If the barrel extension doesn’t have parallel surfaces on the mounting ring, that could cause the barrel to be misaligned with the receiver.
If the barrel extension isn’t internally square to the barrel, that could cause a different type of misalignment.
If the front of the receiver isn’t square to the baore, that can cause yet another type of misalignment. And if the internal threads of the nut are not square with the seating surface, this can cause misalignment or looseness. It seems that these are the sort of problems that all the home gunsmiths I see online are attempting to correct.

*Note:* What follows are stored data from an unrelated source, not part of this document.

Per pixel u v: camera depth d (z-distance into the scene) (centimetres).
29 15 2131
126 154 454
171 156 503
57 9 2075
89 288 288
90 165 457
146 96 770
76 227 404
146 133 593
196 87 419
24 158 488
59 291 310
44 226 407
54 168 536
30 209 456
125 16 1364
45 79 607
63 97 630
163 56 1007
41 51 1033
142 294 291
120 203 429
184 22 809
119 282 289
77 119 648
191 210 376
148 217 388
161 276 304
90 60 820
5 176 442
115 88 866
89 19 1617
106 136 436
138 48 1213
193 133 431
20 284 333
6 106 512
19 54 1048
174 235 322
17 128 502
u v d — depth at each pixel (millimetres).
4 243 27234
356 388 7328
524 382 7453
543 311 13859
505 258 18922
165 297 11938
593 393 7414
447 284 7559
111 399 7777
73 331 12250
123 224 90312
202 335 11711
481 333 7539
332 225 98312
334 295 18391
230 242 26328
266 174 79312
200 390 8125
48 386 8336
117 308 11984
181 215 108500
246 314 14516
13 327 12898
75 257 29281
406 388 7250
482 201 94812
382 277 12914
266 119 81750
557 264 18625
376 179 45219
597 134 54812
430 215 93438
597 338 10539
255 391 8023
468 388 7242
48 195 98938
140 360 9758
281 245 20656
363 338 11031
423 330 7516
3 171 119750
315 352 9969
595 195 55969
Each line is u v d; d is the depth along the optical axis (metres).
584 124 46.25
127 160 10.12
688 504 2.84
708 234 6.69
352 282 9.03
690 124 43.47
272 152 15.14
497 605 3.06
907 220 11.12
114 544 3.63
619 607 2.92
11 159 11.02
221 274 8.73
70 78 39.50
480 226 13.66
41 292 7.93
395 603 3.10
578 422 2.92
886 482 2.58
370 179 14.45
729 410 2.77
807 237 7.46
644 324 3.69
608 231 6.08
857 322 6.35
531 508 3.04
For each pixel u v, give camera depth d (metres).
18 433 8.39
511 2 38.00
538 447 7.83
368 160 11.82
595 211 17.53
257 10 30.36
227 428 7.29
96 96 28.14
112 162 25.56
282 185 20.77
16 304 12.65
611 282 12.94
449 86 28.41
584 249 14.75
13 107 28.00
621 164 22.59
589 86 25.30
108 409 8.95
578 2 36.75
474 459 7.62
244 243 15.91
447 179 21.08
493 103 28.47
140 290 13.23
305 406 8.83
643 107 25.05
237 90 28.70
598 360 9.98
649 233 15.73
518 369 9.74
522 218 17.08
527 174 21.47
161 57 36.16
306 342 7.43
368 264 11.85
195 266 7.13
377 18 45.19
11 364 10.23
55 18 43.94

Why on earth would you want an improperly manufactured part in your firearm? Those potential problems are manufacturing defects, and the best thing to do with parts that are improperly manufactured is to send them back to their manufacturers with some explicit directions as to their placement. You cannot make a silk purse out of a sows ear.

In any event, the bottomline is still the barrel, extension, and bolt. Those pieces together provide the accuracy, the rest of it just carries them around and makes them convenient to use.

Here’s the thing: Having a loose or improper fitting barrel/receiver interface will cause the sights to move or not line up properly or repeatably. This will not allow you to use the accuracy that the manufacturer put into the barrel. At Prof Hale’s place I was assaulted by people who just KNEW that fucking with the receiver was going to make the barrel shoot more accurately. This is voodoo gunsmithing, pure and simple, and to represent it as anything else is bullshit.

Now, I will gladly concede that making that receiver fit the barrel tightly will make sure the sight can be made to point at the thing the barrel can hit much more reliably, but again, why deliberately use an out-of-tolerance part, if max accuracy is your goal?

The way the barrel fits into the receiver is critical, so those dimensions have a tighter tolerance. The slot at the top of the receiver is critical for bolt alignment. The depth of it has to allow room for the receiver to grow. The nut is steel so that it expands at the same thermal rate as the barrel, so it doesn’t cause the threads in the receiver to lock up. This is not because it can affect the accuracy of the barrel, which it cannot, but because it affects the tightness and repeatability between the receiver (Which is where the rear sight or optics are mounted) and the barrel. If the optics are not in a rigid and immobile relationship to the barrel, there is no way you will shoot accurately.

This is all some pretty damned fine engineering, but there are a lot of things you can’t even see. Mr Foster points out something I knew but maybe you don’t: Flip the upper up on it’s forward pin. See the hole for the back pin? It’s a slot. It’s not round. It’s just a little bit longer than it is tall, and the reason is to prevent the upper from binding when the receiver warms while being shot.

If you have a digital IR thermometer, you can pump a few dozen rounds quickly through your AR, and note the temperature change, and measure the diameter of the pin and the length of the slot, and use that to determine what alloy the upper is probably made from. Congrats, you just reverse engineered that part of the design.

Additionally, and i don’t know if all uppers are like this, mine and several others I’ve seen have had the slot canted at a slight angle. This means as the upper warms, it fits a little more tightly to the lower. That slot is a little piece of brilliance there, it really is.

I’m not concerned about the suitability of this as a battle rifle, I’m really, really not. That discussion is for other people. I’m talking about the incredibly complex and well thought out design of what in the end is a very simple mechanism, and one that is not just elegant but a blast to shoot. Thanks, Gene. Nicely done.